No, I don't get refusals, I see literally invalid json, like: `{"field": ["value...}`
> 2025-05-20 LLGuidance shipped in OpenAI for JSON Schema
[0] https://platform.openai.com/docs/guides/function-calling#lar... [1] https://github.com/guidance-ai/llguidance
class FooBar(BaseModel): foo: list[str] bar: list[int]
prompt = """#Task Your job is to reply with Foo Bar, a json object with foo, a list of strings, and bar, a list of ints """
response = openai_client.chat.completions.parse( model="gpt-5-nano-2025-08-07", messages=[{"role": "system", "content": FooBar}], max_completion_tokens=4096, seed=123, response_format=CommentAnalysis, strict=True )
TypeError: Completions.parse() got an unexpected keyword argument 'strict'
class FooBar(BaseModel): foo: list[str] bar: list[int]
prompt = """#Task Your job is to reply with Foo Bar, a json object with foo, a list of strings, and bar, a list of ints """
response = openai_client.chat.completions.parse( model="gpt-5-nano-2025-08-07", messages=[{"role": "system", "content": FooBar}], max_completion_tokens=4096, seed=123, response_format=CommentAnalysis, strict=True )
> TypeError: Completions.parse() got an unexpected keyword argument 'strict'
I'll be surprised if they hadn't specifically trained for structured "correct" output for this, in addition to picking next token following the structure.
It generally happens when the grammar is highly constrained, for example if a boolean is expected next.
If the model assigns a low probability to both true and false coming next, then the sampling strategy will pick whichever one happens to score highest. Most tokens have very similar probabilities close to 0 most of the time, and if you're picking between two of these then the result will often feel random.
It's always the result of a bad prompt though, if you improve the prompt so that the model understands the task better, then there will then be a clear difference in the scores the tokens get, and so it seems less random.
Imagine you're asking your model to give you a list of tasks mentioned in a meeting, along with a boolean indicating whether the task is done. If you put the boolean first, the model must decide both what the task is and whether it is done at the same time. If you put the task description first, the model can separate that work into two distinct steps.

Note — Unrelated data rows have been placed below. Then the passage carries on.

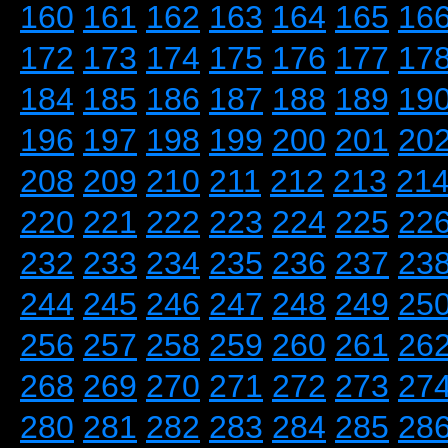
160
161
162
163
164
165
16
172
173
174
175
176
177
17
184
185
186
187
188
189
19
196
197
198
199
200
201
20
208
209
210
211
212
213
21
220
221
222
223
224
225
22
232
233
234
235
236
237
23
244
245
246
247
248
249
25
256
257
258
259
260
261
26
268
269
270
271
272
273
27
280
281
282
283
284
285
28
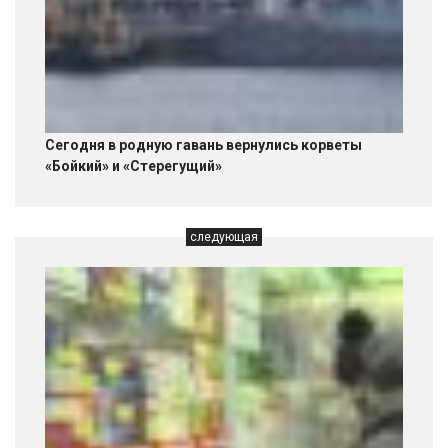
Сегодня в родную гавань вернулись корветы
«Бойкий» и «Стерегущий»
следующая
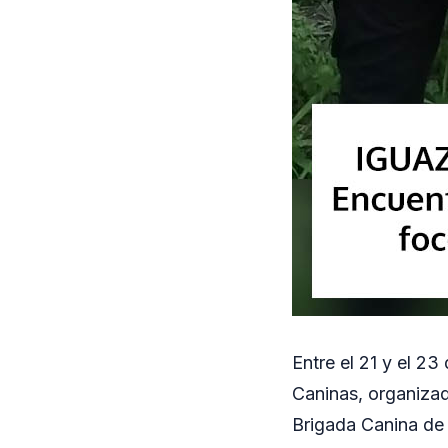
Entre el 21 y el 2
Caninas, organizad
Brigada Canina de 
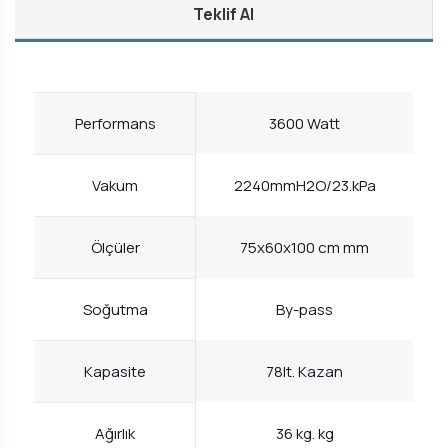
Teklif Al
Performans
3600 Watt
Vakum
2240mmH2O/23.kPa
Ölçüler
75x60x100 cm mm
Soğutma
By-pass
Kapasite
78lt. Kazan
Ağırlık
36 kg. kg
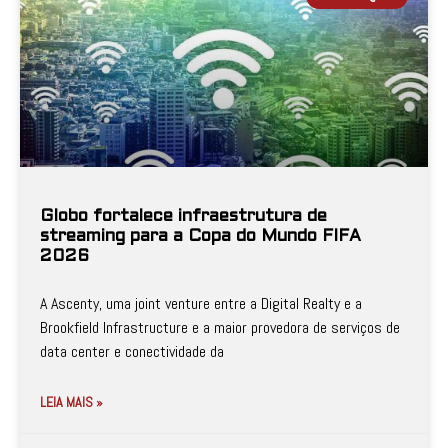
Globo fortalece infraestrutura de
streaming para a Copa do Mundo FIFA
2026
A Ascenty, uma joint venture entre a Digital Realty e a
Brookfield Infrastructure e a maior provedora de serviços de
data center e conectividade da
LEIA MAIS »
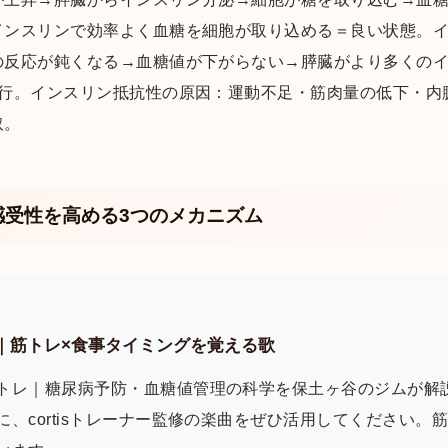
インスリンで効率よく血糖を細胞が取り込める＝良い状態。
の反応が鈍くなる→血糖値が下がらない→膵臓がより多くの
進行。インスリン抵抗性の原因：運動不足・筋肉量の低下・内
取。
感受性を高める3つのメカニズム
ー監修｜筋トレ×食事タイミングを覚える歌
トレ｜糖尿病予防・血糖値管理の科学を保土ヶ谷のジムが解
、cortisトレーナー監修の楽曲をぜひ活用してください。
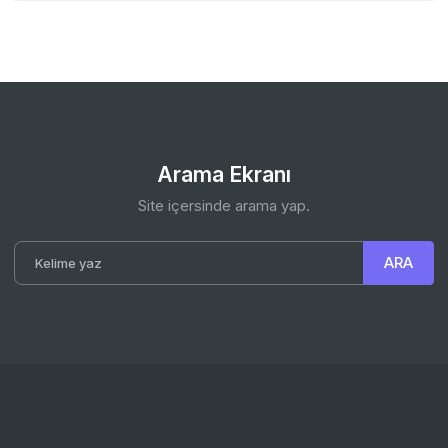
Arama Ekranı
Site içersinde arama yap.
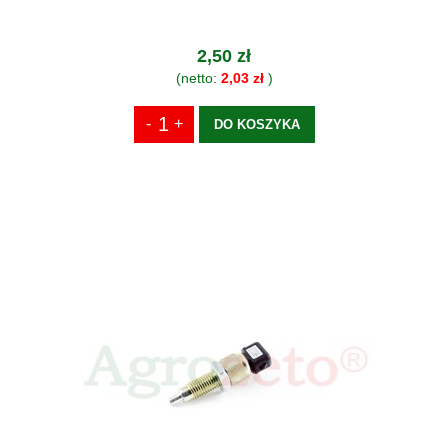
2,50 zł
(netto:
2,03 zł
)
DO KOSZYKA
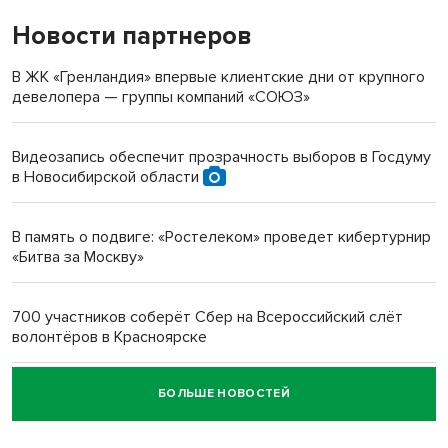
Новости партнеров
«Мы живём на пастбище!»: в новосибирском селе лошади
терроризируют жителей
В ЖК «Гренландия» впервые клиентские дни от крупного
девелопера — группы компаний «СОЮЗ»
Инвалид получил условный срок за избиение врачей
протезом под Новосибирском
Видеозапись обеспечит прозрачность выборов в Госдуму
в Новосибирской области
Новосибирский преподаватель с женой вошли в топ-16
многодетных в России
В память о подвиге: «Ростелеком» проведет кибертурнир
«Битва за Москву»
Обновлённое отделение ВТБ открылось в Искитиме
700 участников соберёт Сбер на Всероссийский слёт
волонтёров в Красноярске
БОЛЬШЕ НОВОСТЕЙ
Честный выбор: видеонаблюдение обеспечит
объективность результатов ЕДГ в Новосибирской
области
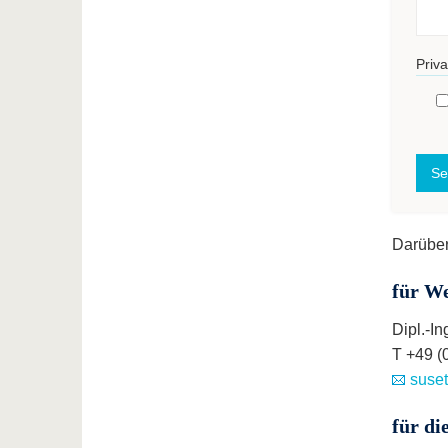
Priva
Darüber
für We
Dipl.-I
T +49 (
suset
für di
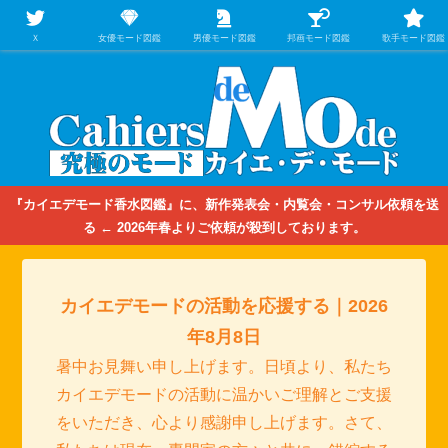
【映画/音楽の中のファッション＆香水】を徹底的に分析するファッション＆ア
パレル業界人のための学習サイト
Ｘ
女優モード図鑑
男優モード図鑑
邦画モード図鑑
歌手モード図鑑
『カイエデモード香水図鑑』に、新作発表会・内覧会・コンサル依頼を送
る ← 2026年春よりご依頼が殺到しております。
カイエデモードの活動を応援する｜2026
年8月8日
暑中お見舞い申し上げます。日頃より、私たち
カイエデモードの活動に温かいご理解とご支援
をいただき、心より感謝申し上げます。さて、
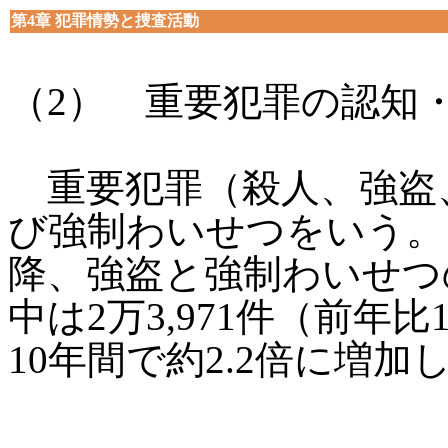
第4章 犯罪情勢と捜査活動
（2） 重要犯罪の認知
重要犯罪（殺人、強盗
び強制わいせつをいう。
降、強盗と強制わいせつ
中は2万3,971件（前年比
10年間で約2.2倍に増加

There are more tricks like this. It's really worth thinking about which calculations you delegate to the model and which you do in code, and how you integrate the two.
A quick look at the llguidance repo doesn't show any signs of Anthropic contributors, but I do see some from OpenAI and ByteDance Seed.
It's a bit weird it took Anthropic so long considering it's been ages since OpenAI and Google did it I know you could do it through tool calling but that always just seemed like a bit of a hack to me
Anthropic seems to be following suit.
(I'm probably just bitter because they owe me $50K+ for stealing my books).